### TEXT SECTION
Start of Block

Within 2 minutes of administration of intravenous Midazolam, the patient complained of pruritis over the right forearm and trunk, and urticarial wheals were noticed over these sites. The blood pressure decreased to 60/30 mm Hg and the heart rate decreased from 80 to 50/minute along with decrease in SpO 2 to 85%. Patient was given 100% oxygen via face mask and injection Adrenaline 50 mcg was administered promptly. The intravenous fluids were rushed and the patient also received Chlorpheniramine 45 mg, Hydrocortisone 100 mg and Ranitidine 150 mg intravenously. Absent stridor or wheezing on auscultation ruled out airway involvement due to the drug reaction. Although the heart rate increased to 135/minute after injection of Adrenaline, no dysrrhythmias were observed. The blood pressure increased to 130/80 mm Hg, SpO 2 increased to 100% and heart rate decreased to 116/minute within 15 minutes. The urticarial wheals disappeared and pruritis resolved 20 minutes after the injection of adrenaline. The surgical procedure was abandoned and the patient was monitored in the post-anaesthesia care unit (PACU) for any delayed response to the allergen. Blood samples were drawn for estimation of serum tryptase and sent to Ranbaxy laboratories. The patient underwent skin prick test 6 weeks later. The allergic reaction was documented in the patient's file. He was notified about the adverse reaction. The pathophysiology of anaphylaxis begins with binding of an allergen to Immunoglobulin E (IgE) on the surface of mast cells and basophils, with cross linking of receptors and subsequent cell activation. The resultant massive release of mediators such as histamine, leukotrienes, kinins, and eosinophil chemotactic factor leads to bronchoconstriction, vasodilatation, and increased capillary permeability. This process can continue, with progressive inflammation leading to a delayed "second wave" of symptoms six to eight hours later.

End of Block

### RECORD SET
Start of Block

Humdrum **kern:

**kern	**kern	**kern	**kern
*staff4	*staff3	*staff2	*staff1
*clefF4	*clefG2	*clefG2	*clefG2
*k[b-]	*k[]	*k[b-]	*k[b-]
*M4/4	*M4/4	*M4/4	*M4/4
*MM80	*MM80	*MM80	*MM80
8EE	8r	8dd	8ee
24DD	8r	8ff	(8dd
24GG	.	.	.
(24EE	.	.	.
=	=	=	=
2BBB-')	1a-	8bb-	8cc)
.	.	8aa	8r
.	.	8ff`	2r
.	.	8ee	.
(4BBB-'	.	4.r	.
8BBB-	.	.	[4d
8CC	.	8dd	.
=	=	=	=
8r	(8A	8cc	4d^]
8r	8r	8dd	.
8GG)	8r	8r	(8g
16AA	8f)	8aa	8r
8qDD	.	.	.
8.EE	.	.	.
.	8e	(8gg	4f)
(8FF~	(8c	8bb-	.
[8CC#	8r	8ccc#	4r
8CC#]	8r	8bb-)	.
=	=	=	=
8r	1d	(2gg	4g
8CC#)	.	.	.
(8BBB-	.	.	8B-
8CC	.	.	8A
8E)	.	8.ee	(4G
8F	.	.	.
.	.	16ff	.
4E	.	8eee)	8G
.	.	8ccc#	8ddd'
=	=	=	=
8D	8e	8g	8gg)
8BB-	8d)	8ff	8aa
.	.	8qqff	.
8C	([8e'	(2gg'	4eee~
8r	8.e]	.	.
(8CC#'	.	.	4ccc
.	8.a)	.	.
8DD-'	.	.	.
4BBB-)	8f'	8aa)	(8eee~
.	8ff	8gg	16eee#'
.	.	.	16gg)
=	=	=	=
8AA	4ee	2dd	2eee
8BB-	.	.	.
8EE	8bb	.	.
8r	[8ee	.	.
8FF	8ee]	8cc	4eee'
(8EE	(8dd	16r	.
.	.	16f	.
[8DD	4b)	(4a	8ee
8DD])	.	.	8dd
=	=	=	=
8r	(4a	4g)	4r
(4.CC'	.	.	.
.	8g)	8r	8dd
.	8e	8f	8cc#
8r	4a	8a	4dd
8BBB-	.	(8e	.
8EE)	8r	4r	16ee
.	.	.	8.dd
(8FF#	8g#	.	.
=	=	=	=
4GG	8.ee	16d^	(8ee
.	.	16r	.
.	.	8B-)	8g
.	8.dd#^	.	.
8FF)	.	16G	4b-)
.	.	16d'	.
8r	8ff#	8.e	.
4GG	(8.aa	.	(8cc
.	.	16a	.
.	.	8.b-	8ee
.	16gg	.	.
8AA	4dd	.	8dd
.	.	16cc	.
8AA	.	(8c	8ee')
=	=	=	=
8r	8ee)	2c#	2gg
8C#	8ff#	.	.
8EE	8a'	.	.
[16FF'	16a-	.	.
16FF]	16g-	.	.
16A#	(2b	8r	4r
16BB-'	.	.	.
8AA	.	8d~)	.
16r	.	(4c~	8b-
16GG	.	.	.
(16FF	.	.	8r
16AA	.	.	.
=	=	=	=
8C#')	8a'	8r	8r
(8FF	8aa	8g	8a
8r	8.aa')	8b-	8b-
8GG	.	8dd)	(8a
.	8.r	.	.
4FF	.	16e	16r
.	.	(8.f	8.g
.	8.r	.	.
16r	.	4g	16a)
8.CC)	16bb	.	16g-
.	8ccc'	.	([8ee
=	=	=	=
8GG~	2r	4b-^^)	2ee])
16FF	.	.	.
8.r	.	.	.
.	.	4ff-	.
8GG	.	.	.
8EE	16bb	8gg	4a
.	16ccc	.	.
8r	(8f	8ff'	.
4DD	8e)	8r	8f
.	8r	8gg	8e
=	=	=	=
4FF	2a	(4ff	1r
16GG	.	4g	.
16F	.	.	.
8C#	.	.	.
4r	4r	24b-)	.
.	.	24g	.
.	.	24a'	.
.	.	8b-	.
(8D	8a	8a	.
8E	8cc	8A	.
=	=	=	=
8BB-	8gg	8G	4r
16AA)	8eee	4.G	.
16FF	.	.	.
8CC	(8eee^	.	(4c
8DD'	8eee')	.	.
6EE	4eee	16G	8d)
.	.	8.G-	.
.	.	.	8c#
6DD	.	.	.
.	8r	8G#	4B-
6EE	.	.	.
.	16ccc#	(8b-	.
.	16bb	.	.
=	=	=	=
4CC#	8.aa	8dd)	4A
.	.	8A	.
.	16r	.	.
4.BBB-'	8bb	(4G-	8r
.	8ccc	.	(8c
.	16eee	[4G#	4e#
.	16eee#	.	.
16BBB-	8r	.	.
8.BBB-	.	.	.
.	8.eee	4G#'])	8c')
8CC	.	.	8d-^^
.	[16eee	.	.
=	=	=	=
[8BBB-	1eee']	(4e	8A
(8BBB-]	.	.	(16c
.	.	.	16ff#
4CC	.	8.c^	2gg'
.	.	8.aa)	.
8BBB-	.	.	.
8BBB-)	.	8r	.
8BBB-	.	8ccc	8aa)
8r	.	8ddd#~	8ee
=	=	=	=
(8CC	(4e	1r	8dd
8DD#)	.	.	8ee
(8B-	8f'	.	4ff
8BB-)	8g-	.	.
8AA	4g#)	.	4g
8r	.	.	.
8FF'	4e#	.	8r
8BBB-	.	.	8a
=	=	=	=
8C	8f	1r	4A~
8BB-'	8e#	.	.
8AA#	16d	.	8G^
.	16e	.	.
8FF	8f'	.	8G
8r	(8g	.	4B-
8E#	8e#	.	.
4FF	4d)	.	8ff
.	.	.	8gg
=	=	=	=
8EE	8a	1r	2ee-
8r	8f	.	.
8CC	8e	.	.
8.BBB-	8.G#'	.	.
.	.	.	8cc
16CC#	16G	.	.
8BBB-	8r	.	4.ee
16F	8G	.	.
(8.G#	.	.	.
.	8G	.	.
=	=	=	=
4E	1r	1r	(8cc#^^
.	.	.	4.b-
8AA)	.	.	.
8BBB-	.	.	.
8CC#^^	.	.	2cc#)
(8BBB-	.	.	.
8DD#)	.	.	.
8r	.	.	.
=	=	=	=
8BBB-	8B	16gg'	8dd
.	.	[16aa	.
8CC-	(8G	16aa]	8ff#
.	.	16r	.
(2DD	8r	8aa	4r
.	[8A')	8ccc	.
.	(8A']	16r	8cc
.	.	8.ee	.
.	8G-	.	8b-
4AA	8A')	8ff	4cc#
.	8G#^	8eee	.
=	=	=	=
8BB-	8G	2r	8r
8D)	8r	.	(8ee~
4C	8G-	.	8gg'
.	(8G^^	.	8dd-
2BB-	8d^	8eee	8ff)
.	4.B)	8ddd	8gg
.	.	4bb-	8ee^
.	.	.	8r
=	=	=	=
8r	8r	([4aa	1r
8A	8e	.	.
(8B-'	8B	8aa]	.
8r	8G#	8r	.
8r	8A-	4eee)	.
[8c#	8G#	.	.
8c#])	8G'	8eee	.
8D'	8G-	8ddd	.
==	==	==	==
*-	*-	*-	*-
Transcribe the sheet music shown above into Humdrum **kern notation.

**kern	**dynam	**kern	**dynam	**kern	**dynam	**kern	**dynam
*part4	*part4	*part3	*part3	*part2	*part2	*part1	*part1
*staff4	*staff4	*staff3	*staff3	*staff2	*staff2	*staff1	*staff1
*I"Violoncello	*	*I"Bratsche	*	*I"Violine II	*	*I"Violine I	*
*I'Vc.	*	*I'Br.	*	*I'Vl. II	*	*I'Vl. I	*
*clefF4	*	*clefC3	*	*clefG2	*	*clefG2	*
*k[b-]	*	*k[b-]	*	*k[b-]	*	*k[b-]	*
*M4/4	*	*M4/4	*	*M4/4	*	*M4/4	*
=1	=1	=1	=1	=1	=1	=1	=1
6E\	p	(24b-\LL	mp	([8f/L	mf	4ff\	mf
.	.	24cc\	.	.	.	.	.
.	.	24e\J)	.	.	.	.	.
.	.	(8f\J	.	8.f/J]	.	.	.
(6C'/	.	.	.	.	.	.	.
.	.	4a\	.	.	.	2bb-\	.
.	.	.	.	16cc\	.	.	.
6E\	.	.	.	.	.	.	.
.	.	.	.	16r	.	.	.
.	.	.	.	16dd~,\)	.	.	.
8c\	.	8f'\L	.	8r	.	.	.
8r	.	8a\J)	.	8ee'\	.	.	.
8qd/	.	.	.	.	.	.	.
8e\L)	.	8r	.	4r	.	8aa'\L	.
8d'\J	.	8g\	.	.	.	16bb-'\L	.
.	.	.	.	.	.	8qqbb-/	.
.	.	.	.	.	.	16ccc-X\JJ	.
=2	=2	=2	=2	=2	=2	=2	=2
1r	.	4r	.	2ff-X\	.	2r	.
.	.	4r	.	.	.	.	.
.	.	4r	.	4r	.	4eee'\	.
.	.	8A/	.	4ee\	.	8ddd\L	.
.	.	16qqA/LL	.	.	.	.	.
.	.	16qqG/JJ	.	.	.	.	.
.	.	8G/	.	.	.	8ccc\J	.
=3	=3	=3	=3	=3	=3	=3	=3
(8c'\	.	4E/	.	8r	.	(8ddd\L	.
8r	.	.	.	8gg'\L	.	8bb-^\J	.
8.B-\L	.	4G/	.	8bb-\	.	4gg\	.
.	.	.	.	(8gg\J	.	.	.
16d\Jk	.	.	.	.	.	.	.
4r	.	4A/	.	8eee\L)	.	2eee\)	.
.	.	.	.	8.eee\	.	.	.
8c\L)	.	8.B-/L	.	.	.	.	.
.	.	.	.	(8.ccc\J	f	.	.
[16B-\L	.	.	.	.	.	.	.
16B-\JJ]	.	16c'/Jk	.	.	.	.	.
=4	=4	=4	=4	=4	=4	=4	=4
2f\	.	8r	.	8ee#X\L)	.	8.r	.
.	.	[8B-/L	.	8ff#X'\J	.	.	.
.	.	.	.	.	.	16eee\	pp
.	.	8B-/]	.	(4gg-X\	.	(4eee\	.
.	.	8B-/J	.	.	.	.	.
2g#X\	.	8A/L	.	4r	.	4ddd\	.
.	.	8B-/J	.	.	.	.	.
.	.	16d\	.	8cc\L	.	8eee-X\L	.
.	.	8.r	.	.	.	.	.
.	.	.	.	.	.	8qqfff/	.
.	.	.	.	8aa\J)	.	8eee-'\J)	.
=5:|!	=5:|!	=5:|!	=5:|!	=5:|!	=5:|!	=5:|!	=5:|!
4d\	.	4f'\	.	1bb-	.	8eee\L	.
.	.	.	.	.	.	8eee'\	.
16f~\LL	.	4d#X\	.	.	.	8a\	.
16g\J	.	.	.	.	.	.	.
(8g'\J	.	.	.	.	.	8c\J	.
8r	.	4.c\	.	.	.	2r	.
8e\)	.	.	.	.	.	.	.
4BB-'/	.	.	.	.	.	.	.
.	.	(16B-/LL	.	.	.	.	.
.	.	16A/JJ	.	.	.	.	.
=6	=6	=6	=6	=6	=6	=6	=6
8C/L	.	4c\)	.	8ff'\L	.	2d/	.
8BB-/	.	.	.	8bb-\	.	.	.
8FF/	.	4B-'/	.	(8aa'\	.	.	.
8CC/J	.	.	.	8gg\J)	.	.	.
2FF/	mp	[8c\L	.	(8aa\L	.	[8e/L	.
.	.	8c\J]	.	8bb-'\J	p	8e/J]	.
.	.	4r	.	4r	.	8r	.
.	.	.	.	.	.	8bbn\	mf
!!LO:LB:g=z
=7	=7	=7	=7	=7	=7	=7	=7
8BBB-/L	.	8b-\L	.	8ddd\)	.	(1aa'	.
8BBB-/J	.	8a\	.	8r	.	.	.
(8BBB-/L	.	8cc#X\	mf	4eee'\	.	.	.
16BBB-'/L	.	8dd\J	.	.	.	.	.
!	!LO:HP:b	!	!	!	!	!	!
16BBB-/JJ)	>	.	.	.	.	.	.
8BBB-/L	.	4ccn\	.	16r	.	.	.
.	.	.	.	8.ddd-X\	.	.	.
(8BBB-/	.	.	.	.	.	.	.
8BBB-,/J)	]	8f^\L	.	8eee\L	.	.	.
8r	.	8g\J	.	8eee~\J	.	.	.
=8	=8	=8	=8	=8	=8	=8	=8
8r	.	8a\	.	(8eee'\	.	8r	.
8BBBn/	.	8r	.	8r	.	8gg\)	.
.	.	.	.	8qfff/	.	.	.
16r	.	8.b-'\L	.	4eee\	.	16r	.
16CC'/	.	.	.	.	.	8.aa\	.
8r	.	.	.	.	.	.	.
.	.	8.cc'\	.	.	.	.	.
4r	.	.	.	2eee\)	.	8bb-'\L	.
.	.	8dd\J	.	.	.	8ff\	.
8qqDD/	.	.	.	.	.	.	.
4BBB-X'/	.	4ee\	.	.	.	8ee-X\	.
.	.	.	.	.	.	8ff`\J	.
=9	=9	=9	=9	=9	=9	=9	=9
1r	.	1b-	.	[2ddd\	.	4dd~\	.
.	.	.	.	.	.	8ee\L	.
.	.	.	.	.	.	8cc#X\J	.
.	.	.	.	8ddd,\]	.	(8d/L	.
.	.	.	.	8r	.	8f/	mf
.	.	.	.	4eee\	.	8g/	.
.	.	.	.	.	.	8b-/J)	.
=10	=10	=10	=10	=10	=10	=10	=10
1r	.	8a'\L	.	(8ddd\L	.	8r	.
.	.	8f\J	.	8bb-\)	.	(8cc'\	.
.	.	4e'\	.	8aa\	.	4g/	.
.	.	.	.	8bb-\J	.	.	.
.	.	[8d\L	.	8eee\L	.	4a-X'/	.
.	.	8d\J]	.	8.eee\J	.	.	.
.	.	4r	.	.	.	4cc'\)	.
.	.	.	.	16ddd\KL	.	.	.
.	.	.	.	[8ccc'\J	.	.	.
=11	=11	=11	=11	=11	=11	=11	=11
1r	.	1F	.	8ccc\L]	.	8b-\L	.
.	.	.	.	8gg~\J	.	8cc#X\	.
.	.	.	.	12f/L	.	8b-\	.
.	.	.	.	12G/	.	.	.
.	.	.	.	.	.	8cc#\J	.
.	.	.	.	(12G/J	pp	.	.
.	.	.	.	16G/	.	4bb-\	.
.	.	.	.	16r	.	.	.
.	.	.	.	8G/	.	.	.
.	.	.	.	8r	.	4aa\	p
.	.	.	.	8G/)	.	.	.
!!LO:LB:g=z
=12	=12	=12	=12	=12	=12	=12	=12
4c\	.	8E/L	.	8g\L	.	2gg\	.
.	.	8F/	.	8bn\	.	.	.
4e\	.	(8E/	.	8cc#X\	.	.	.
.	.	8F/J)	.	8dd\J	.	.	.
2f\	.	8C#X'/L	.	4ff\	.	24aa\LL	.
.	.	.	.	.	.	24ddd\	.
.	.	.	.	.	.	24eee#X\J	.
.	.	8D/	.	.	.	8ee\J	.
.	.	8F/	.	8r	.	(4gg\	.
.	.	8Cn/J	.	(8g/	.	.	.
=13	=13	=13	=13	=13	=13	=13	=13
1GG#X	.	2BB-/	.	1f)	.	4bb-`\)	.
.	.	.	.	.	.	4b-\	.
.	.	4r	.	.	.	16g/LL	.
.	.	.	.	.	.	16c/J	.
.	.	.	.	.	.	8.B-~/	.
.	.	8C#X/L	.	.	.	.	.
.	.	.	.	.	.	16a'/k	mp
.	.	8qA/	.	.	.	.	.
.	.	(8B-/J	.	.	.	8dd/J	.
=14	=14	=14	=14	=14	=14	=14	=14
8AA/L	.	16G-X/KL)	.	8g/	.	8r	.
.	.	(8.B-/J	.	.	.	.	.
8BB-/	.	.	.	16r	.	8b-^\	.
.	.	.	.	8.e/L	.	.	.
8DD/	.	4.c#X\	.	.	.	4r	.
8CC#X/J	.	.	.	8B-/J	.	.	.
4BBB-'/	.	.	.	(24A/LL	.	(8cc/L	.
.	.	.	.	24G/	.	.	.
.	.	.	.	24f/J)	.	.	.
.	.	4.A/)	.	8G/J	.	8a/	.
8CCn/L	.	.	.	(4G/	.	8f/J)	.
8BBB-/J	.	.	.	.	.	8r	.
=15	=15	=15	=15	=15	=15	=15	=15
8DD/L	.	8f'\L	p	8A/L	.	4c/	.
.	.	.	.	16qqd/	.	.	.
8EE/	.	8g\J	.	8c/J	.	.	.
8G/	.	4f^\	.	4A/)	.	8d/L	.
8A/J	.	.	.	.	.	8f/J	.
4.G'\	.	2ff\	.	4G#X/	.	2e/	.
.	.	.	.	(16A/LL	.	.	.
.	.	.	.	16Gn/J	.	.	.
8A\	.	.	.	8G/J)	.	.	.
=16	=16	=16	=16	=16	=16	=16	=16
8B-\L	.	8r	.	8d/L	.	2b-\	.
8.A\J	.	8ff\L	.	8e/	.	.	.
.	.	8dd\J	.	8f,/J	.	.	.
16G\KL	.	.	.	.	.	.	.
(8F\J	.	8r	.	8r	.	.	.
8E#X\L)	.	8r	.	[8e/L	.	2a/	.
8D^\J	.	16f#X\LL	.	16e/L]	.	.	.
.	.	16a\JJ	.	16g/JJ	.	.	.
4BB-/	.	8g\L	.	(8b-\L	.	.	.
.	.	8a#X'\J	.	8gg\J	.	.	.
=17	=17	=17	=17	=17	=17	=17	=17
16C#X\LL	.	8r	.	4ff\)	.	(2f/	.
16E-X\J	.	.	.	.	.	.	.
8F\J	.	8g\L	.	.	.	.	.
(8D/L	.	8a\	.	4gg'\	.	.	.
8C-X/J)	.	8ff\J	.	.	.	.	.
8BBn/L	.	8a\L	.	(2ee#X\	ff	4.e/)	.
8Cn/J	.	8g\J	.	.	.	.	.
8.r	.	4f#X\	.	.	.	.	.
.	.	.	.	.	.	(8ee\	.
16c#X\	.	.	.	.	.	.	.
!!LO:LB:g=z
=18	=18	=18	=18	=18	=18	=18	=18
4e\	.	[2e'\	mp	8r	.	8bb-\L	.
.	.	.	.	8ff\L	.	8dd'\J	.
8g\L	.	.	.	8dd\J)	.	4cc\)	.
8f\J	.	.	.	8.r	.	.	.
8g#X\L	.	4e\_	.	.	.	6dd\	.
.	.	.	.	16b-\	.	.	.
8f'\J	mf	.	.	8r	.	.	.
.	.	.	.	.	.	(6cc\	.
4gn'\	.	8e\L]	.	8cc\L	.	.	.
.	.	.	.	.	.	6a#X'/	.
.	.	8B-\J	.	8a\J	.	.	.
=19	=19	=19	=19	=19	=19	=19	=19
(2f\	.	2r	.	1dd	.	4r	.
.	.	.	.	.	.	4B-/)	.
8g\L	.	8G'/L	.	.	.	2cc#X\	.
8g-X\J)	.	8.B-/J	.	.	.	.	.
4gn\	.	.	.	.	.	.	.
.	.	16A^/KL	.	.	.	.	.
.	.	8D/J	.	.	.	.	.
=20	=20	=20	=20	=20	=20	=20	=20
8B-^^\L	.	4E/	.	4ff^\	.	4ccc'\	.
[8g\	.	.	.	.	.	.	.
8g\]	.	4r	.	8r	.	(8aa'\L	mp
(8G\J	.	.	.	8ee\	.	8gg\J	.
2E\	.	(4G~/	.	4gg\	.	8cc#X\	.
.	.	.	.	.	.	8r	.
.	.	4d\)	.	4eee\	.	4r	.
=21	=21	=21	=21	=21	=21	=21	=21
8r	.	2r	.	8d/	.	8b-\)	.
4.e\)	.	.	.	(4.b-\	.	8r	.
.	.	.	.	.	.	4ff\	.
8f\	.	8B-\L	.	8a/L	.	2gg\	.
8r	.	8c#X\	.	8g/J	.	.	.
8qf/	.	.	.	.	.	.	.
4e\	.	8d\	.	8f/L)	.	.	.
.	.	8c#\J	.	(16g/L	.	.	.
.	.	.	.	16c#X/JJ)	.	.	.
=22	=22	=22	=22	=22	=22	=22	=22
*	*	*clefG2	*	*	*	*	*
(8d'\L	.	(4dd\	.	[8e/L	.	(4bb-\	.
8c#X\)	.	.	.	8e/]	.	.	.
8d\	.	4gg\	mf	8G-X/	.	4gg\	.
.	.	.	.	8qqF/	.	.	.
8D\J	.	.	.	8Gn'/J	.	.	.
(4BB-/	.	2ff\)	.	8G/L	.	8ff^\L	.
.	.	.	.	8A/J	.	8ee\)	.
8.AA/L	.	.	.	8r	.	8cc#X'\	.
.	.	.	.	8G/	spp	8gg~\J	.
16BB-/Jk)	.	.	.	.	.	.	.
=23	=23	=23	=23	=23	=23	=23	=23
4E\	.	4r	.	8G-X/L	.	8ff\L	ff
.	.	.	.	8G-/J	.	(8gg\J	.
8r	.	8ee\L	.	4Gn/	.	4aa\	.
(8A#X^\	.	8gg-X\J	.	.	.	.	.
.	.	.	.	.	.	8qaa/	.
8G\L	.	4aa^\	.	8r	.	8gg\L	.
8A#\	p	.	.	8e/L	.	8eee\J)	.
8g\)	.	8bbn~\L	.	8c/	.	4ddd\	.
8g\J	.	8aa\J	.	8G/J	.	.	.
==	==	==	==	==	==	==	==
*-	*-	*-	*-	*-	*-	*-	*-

End of Block

### QUESTIONS
1. Answer the following from the midazolam reaction report:
(a) Which drug and dose were given promptly along with 100% oxygen by face mask?
(b) How long afterward did the patient undergo a skin prick test?
(c) How many hours later can a delayed "second wave" of symptoms appear?
2. Continue the midazolam reaction report after its final sentence.

### ANSWERS PER TASK
1.
(a) Adrenaline, 50 mcg.
(b) 6 weeks later.
(c) Six to eight hours later.

2.
The anaphylactic reaction in our patient was due to Midazolam as he developed signs of anaphylaxis 2 minutes after receiving it. Ringer's lactate solution could not be implicated as the allergen as it had been checked for any precipitates prior to infusion and 300 ml of the solution had already been administered without any allergic signs and symptoms. He was not given any other medication prior to Midazolam. Beta-tryptase level tested by the mature tryptase immunoassay was 2 nanogram/milliliter and total-to-beta-tryptase ratio was 9, both suggesting severe anaphylaxis. Skin prick test was positive for Midazolam and negative for latex and other common drugs.
Treatment of perioperative anaphylaxis includes removing the likely trigger, hydration and abandoning the procedure. One hundred percent oxygen should be applied. Epinephrine, the treatment of choice for anaphylaxis causes increased vasoconstriction, decreased mucosal edema, increased inotropy/chronotropy, and bronchodilation. Additionally, the b-agonist effect of epinephrine inhibits further mediator release from mast cells and basophils. H 1 and H 2 antagonists and corticosteroids blunt the recurrence of the reaction. Tryptase, a protease released from activated mast cells, can be used as a marker of immune activation. Serum beta -tryptase levels are raised in patients with systemic anaphylaxis. Total-to-beta tryptase ratio of 10 or less suggests systemic anaphylaxis. 
This case describes an otherwise healthy man who experienced preoperative anaphylaxis most likely due to a widely used drug, Midazolam. Clinicians should remain cognizant of the risk of anaphylaxis as well as its treatment.